第6章 緊褌一番ー5日目ー
「飛雄君、バス降りよ。ミーティング遅れちゃうよ」
「うっす」
ぶつぶつ言っていた飛雄君の肩を叩けば、ハッとしたような表情で頷いたのでバスから降りる。当然のように私の荷物を持ってくれていて、ありがとうと微笑んだ。
「京香さん、その…あざっす」
「ん?あー肩?どう致しまして。よく眠れてたみたいで良かった。私もいつの間にか寝てたし、合宿ってやっぱり体力使うよね」
「そうっすけど…」
もぞもぞ、また飛雄君の口が動く。何だろうと思えばそのまま彼の言葉が出てくるのをジッと見上げて待つ。
「その、何かすげえ安心したっつーか…起きたくねえって思って…」
恥ずかしいのかやっと出てきた言葉は聞き取るのが精一杯。頬は少し赤らみ、小さく唇を尖らせたような表情だ。
言い慣れていない彼の表情にクスクスと笑ってしまえば、少し大雑把に頭を撫でる。私の隣が安心するだなんて、なんて嬉しい言葉なのだろう。
「ありがとう」と微笑んで再び礼を言えば、「っす」とだけ返ってきた。
体育館に入れば、既に烏養コーチの周りにみんな集まっていて。
「遅えぞ京香!影山!」
「すみませーん!」
パタパタと走ってその輪に合流すれば、お前はこっちだと烏養コーチに手を引っ張られてみんなの前へ。きょとんとしていれば、お前はコーチだろうがと呆れられてしまった。
「集まったな?とりあえずは合宿お疲れさん。代表決定戦前に青城とあそこまで濃い合同合宿出来たのはデカイと思う。及川や岩泉のような強いサーブにも少しは慣れたんじゃねえか」
烏養コーチの言葉に夕君や大地君が力強く頷く。
でも、徹君も一君も代表決定戦には合宿よりも強烈なの打ってくる。私が教えたから!なんて言えるわけないから黙っておくけども。
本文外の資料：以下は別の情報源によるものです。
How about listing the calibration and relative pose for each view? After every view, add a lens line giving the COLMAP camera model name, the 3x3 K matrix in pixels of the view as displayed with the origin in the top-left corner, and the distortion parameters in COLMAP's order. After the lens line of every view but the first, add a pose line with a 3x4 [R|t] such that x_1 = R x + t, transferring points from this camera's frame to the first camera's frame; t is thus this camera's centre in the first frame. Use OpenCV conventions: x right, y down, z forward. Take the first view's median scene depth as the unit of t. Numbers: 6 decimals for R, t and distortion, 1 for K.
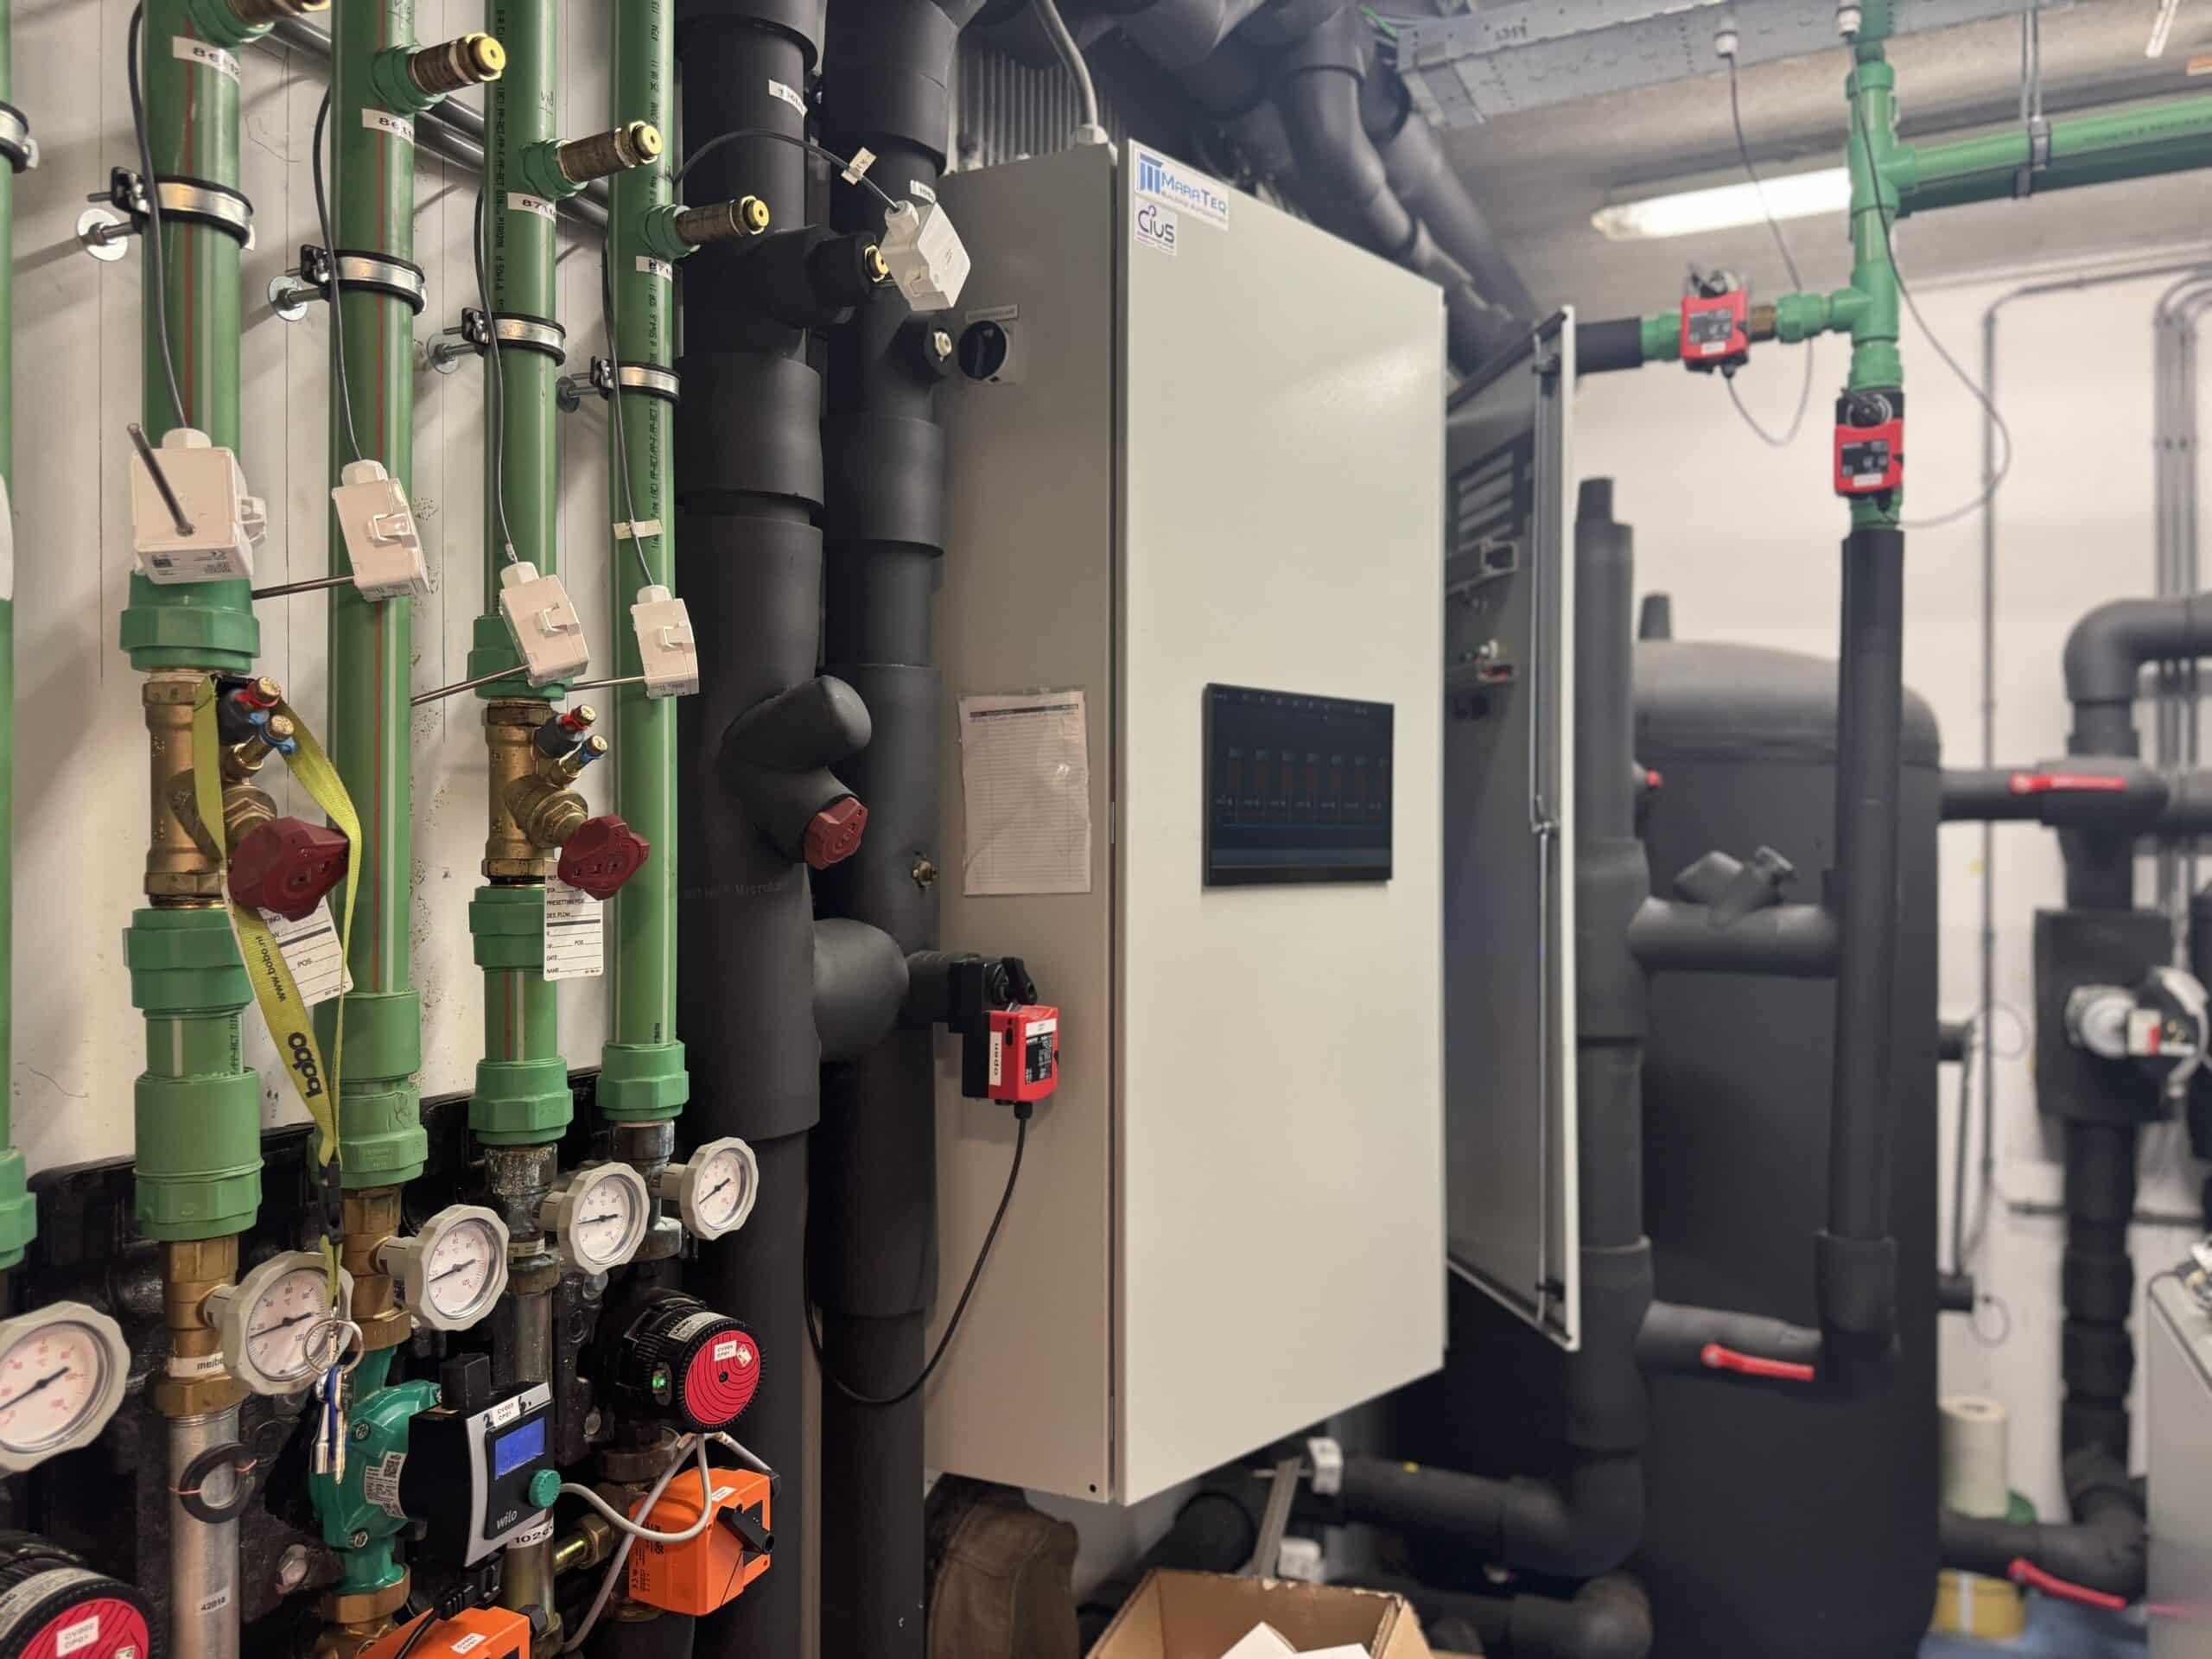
lens RADIAL K [[1523.8, 0, 1112.0], [0, 1523.8, 840.8], [0, 0, 1]] dist [0.008189, -0.025995]
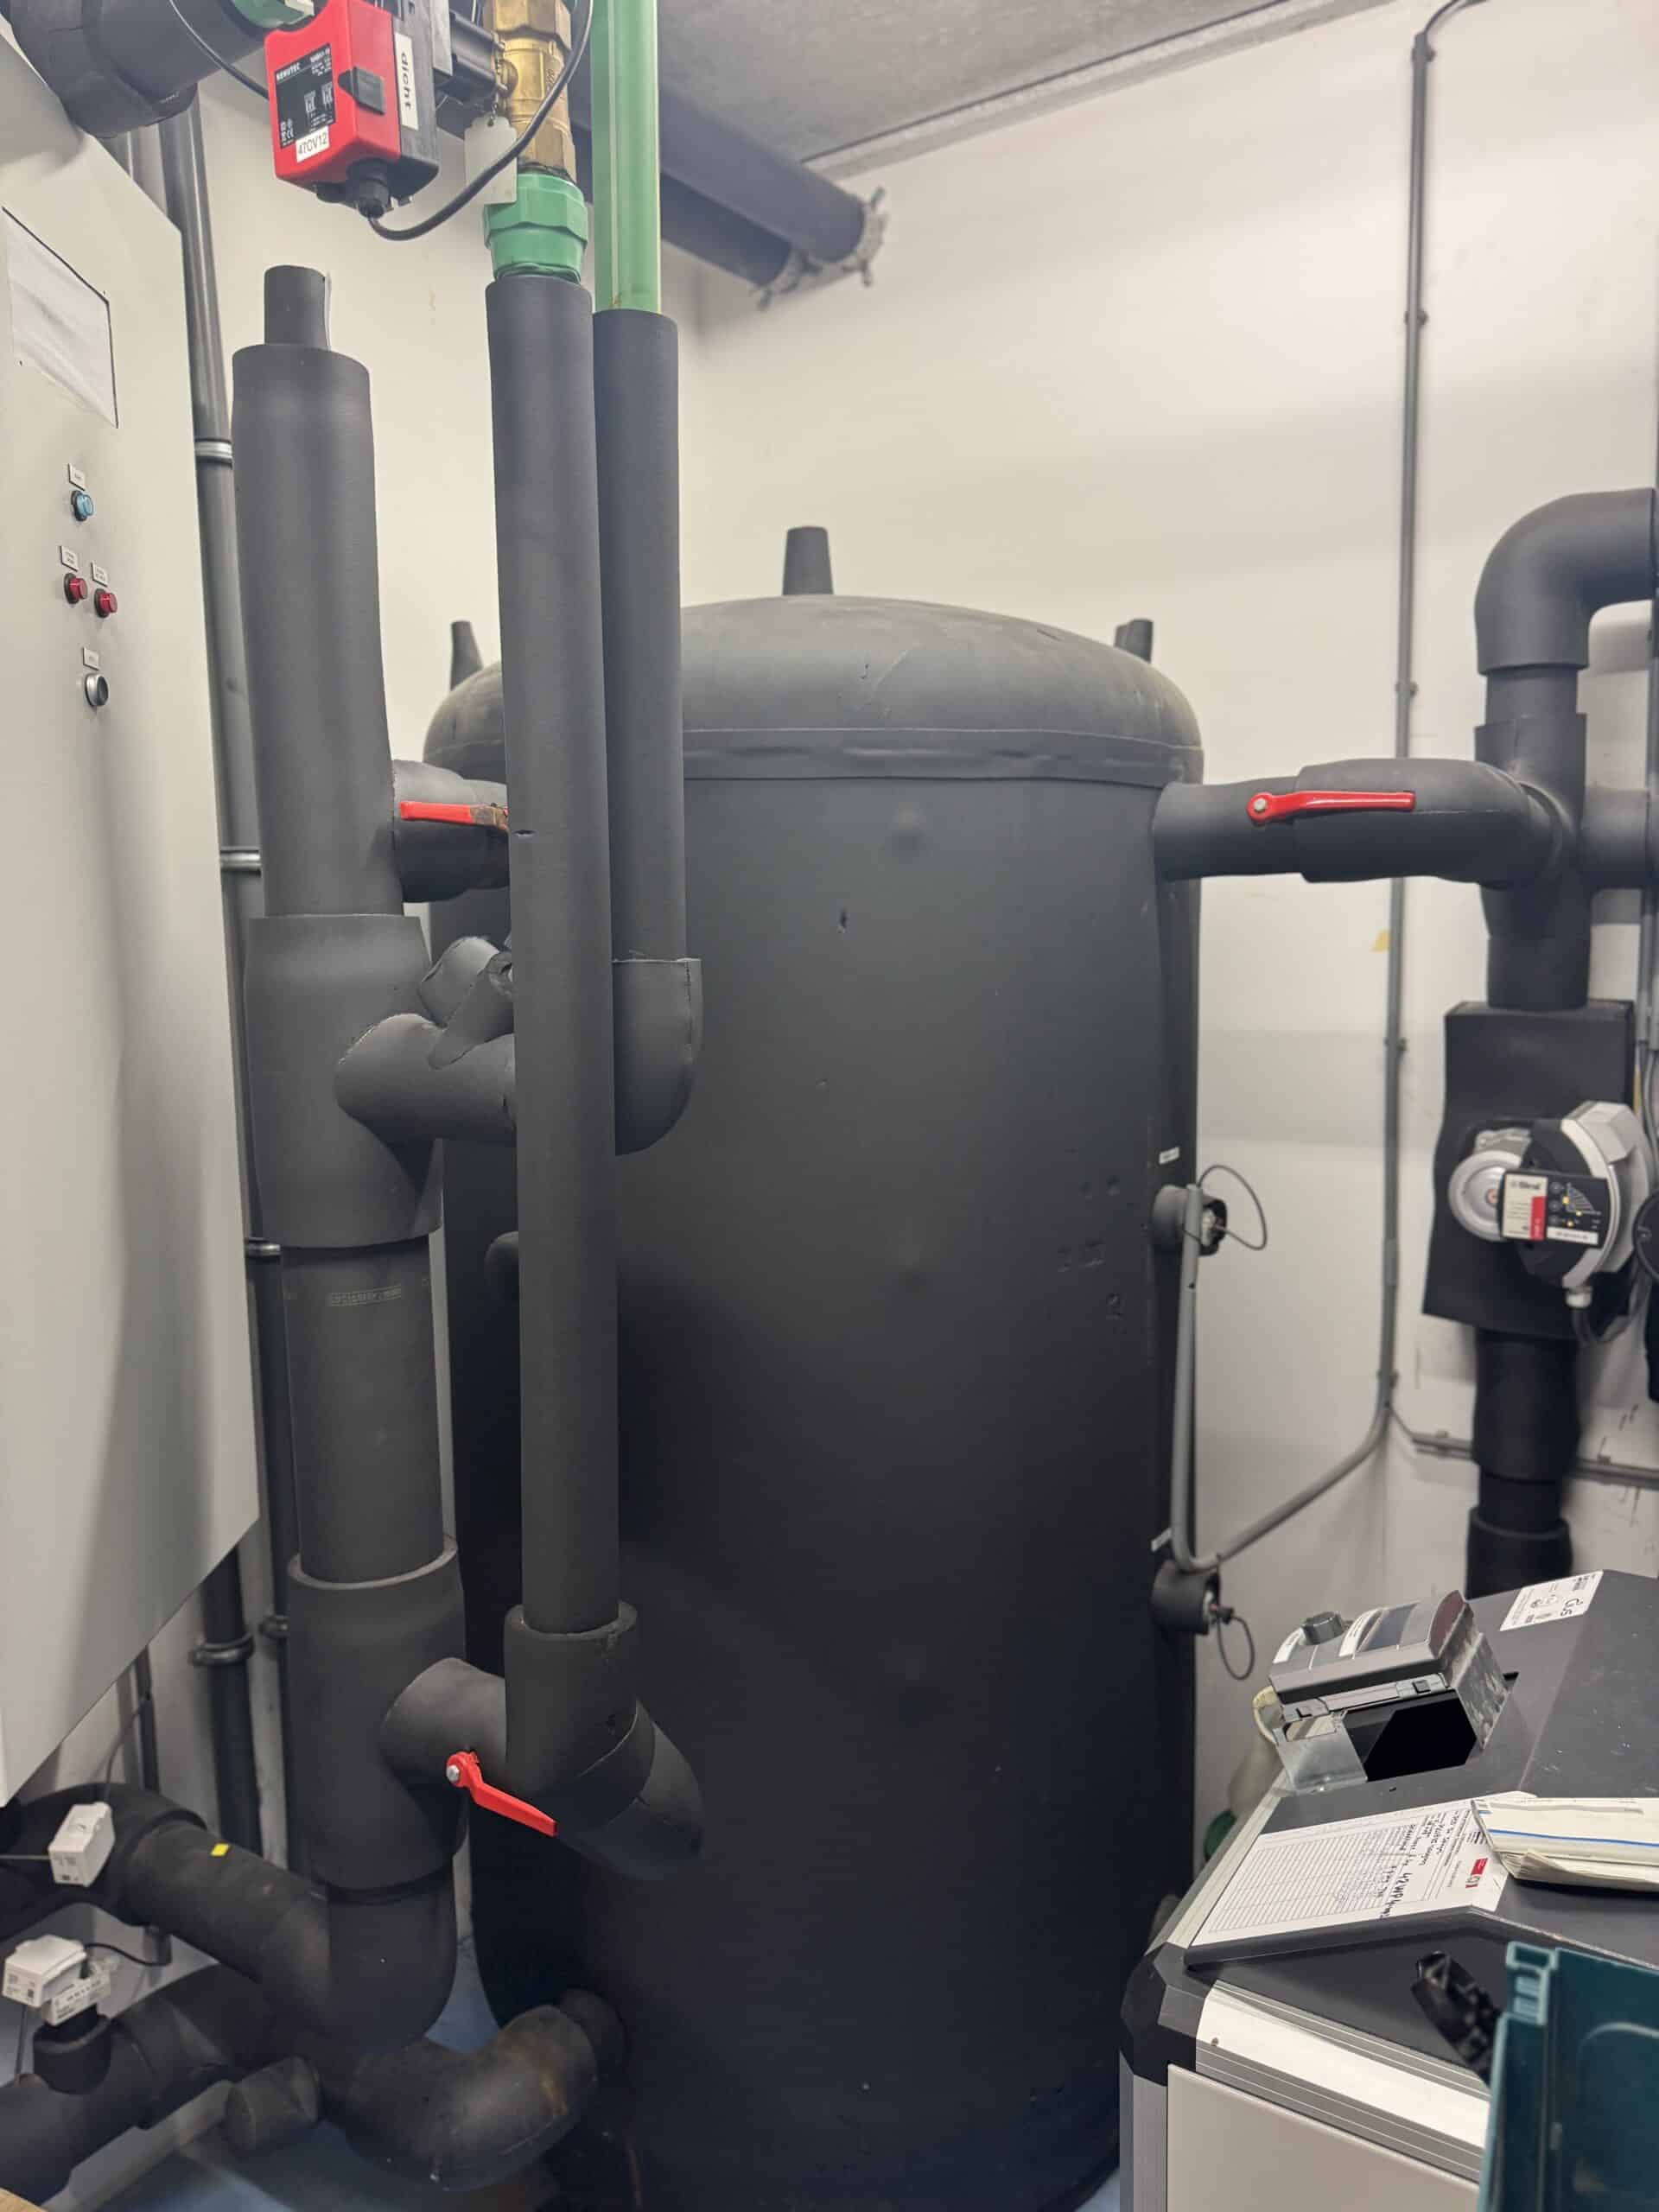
lens RADIAL K [[1523.8, 0, 829.5], [0, 1523.8, 1106.0], [0, 0, 1]] dist [0.008189, -0.025995]
pose [[0.990019, -0.003278, -0.140894, 0.526648], [0.020648, 0.992315, 0.122003, 0.003179], [0.139411, -0.123694, 0.982479, 0.383500]]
今は徹君たちのサーブを上げられるということが、自信に繋がっているのではと思えば私も何度か小さく頷く。夕君や大地君なら、強烈になったスパイクのようなサーブでも上げられる。自然とそう思える。
「ま、何度も言っているが俺たちは挑戦者だ。強いのは青城だけじゃねえ…」
「わかってます。目の前の一戦、必ず勝ちます」
大地君からの力強い言葉に安心する。この子たちなら上を見過ぎて足元をすくわれることもないだろう。全員の闘志を宿った瞳にそう確信をした。